**Input material:**
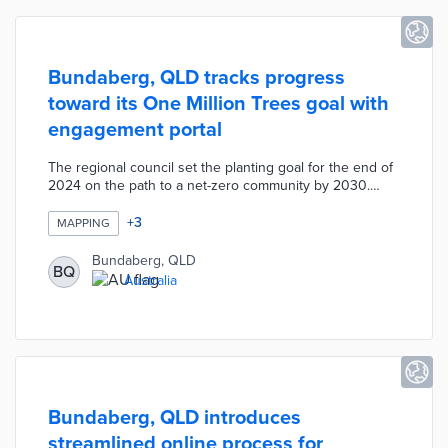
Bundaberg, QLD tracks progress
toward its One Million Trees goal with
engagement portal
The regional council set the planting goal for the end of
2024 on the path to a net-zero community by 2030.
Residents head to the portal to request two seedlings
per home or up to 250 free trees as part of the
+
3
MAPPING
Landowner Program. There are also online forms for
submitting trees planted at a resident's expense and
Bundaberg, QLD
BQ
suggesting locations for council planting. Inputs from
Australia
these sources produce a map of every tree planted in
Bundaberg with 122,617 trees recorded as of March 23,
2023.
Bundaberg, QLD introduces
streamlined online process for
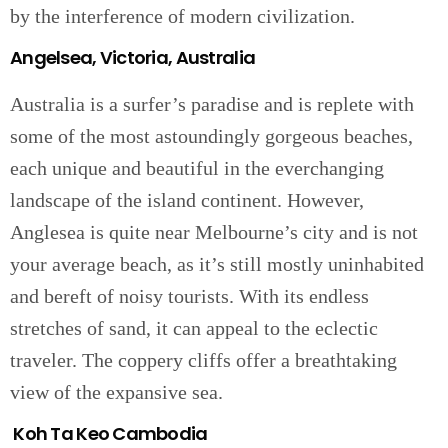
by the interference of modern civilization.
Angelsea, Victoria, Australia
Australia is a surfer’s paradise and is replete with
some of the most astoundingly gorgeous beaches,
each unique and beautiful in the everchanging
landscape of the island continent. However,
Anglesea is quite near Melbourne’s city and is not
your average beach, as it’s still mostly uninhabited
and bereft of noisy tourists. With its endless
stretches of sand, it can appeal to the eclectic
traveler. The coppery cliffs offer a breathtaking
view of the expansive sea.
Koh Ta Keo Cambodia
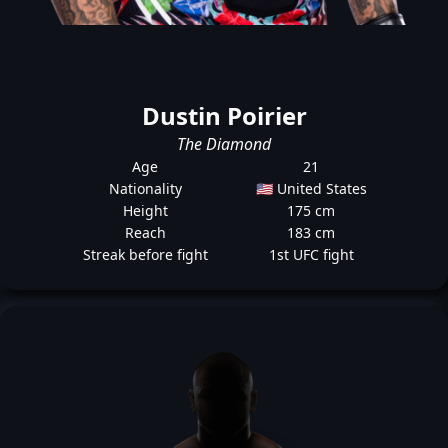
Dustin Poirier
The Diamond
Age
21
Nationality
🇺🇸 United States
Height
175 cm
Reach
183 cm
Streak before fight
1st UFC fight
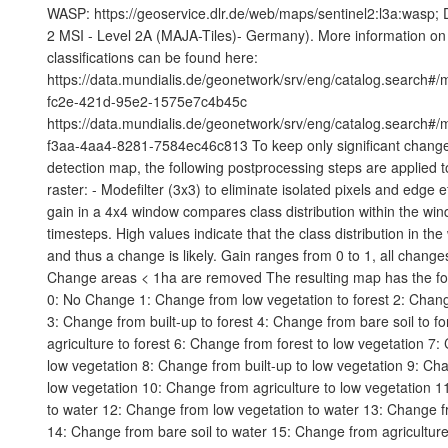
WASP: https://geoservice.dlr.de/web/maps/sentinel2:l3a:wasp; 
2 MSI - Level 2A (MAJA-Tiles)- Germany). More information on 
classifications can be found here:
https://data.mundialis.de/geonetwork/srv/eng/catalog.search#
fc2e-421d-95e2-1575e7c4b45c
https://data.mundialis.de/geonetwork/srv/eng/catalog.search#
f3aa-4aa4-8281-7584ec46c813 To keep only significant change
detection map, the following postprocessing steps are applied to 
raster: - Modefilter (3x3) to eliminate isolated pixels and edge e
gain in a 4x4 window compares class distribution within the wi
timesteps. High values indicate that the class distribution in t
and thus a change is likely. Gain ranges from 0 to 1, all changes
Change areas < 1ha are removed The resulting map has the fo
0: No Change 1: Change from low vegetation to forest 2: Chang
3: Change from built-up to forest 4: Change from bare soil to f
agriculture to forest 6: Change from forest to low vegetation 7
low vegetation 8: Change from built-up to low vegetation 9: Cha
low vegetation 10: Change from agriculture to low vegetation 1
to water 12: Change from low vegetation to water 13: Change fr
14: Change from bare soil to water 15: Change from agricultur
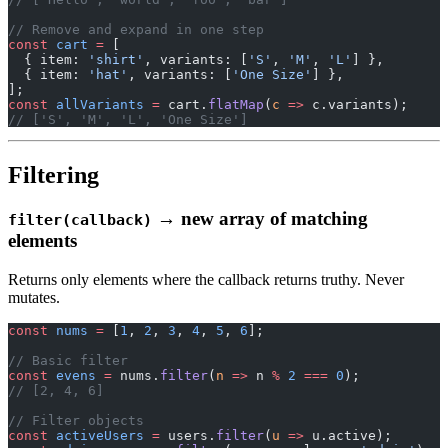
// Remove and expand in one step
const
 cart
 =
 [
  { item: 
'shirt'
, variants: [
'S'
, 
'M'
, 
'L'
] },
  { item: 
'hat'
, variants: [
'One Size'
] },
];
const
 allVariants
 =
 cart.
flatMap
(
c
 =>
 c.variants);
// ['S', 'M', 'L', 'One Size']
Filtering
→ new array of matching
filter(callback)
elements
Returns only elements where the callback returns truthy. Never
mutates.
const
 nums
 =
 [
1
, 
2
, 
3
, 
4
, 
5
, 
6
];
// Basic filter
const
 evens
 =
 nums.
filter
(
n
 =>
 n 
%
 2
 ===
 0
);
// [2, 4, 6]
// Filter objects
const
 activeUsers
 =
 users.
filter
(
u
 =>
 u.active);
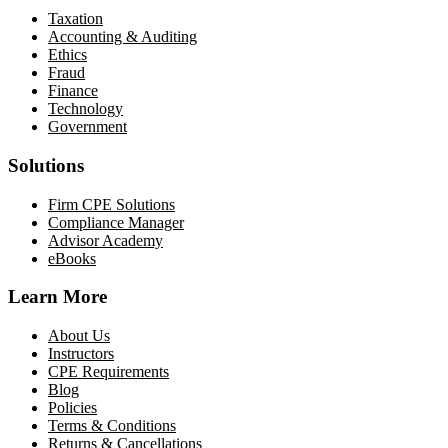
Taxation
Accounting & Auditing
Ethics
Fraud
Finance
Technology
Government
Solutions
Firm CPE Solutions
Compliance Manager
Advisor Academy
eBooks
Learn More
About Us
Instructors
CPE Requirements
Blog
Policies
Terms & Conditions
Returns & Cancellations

**Goal of the exercise:**
Count the lines in the entries above that contain the word "Bundaberg", and reply with the number alone.

**Answer box:**
4